I also feel that social breaching experiments are another interesting way of increasing the volume of my "map", since they help me test the robustness of my social models in situations that people are unaccustomed to. Hackers often perform these sorts of experiments to test the robustness of security systems (in fact, a low level of potentially embarrassing hacking is probably optimal when it comes to ensuring that the security system remains robust – although it’s entirely possible that even then, people may pay too much attention to certain models of hacking, causing potentially malicious hackers to dream up of new models of hacking).

With possibility space, you could code up the conditions of the environment in a k-dimensional space such as (1,0,0,1,0,…), where 1 indicates the existence of some variable in a particular environment, and 0 indicates the absence of such variable.

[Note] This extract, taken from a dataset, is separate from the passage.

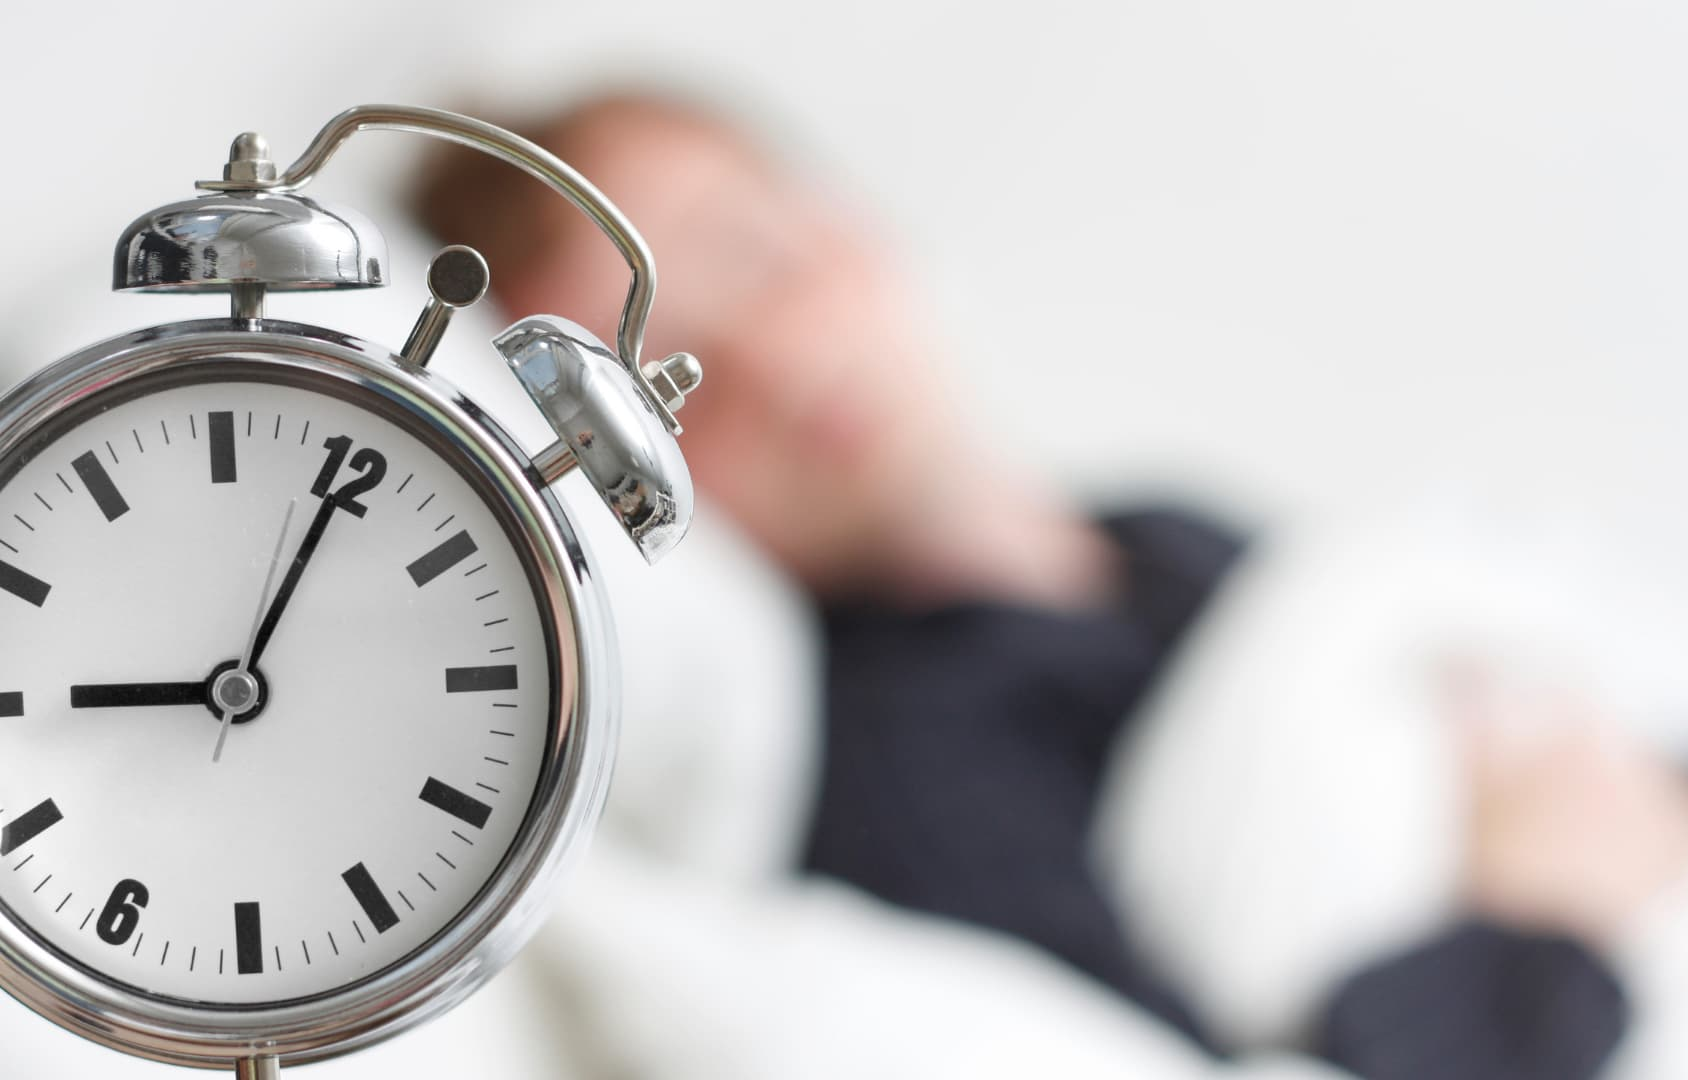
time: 9:05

We can then use Huffman Coding to indicate the frequency of the combination of each set of conditions in the set of environments we most frequently encounter (so then, less probable environments would have longer Huffman codes, or higher values of entropy/information).

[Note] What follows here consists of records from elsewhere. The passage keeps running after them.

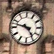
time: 4:47
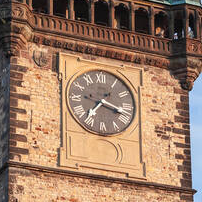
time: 7:17
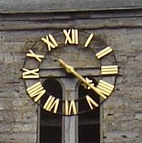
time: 4:14
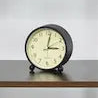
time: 3:02
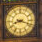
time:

As we know from Taleb’s book "The Black Swan", many people frequently underestimate the prevalence of "long tail" events (which are often part of the unrealized portion of possibility space, and have longer Huffman codes). This causes them to over-rely on Gaussian distributions even in situations where the Gaussian distributions may be inappropriate, and it is often said that this was one of the factors behind the recent financial crisis.

Now, what does this investigation of possibility space allow us to do? It allows us to re-examine the robustness of our formal system – how sensitive or flexible our system is with respect to continuing its duties in the face of perturbations in the environment we believe it’s applicable for. We often have a tendency to overestimate the consistency of the environment. But if we consistently try to test the boundary conditions, we might be able to better estimate the "map" that corresponds to the "territory" of different (or potentially novel) environments that exist in possibility space, but not yet in realized possibility space.

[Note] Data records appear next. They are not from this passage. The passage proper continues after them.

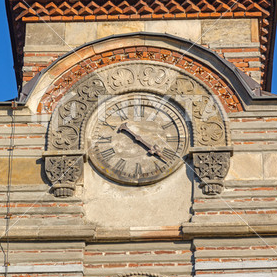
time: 10:22
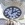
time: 2:00
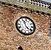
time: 11:21
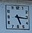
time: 5:16
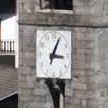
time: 3:04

The thing is, though, that many people have a habitual tendency to avoid exploring boundary conditions. The fact is, that the space of realized events is always far smaller than the entirety of possibility space, and it is usually impractical to explore all of possibility space. Since our time is limited, and the payoffs of exploring the unrealized portions of possibility space uncertain (and often time-delayed, and also subject to hyperbolic time-discounting, especially when the payoffs may come only after a single person’s lifetime), people often don’t explore these portions of possibility space (although life extension, combined with various creative approaches to decrease people’s time preference, might change the incentives). Furthermore, we cannot empirically verify unrealized portions of possibility space using the traditional scientific method. Bayesian methods may be more appropriate, but even then, people may be susceptible to plugging the wrong values into the Bayesian formula (again, perhaps due to over-assuming continuity in environmental conditions). As in my original example about hacking, it is way too easy for the designers of security systems to use the wrong Bayesian priors when they are being observed by potential hackers, who may have an idea about ways that take advantage of the values of these Bayesian priors.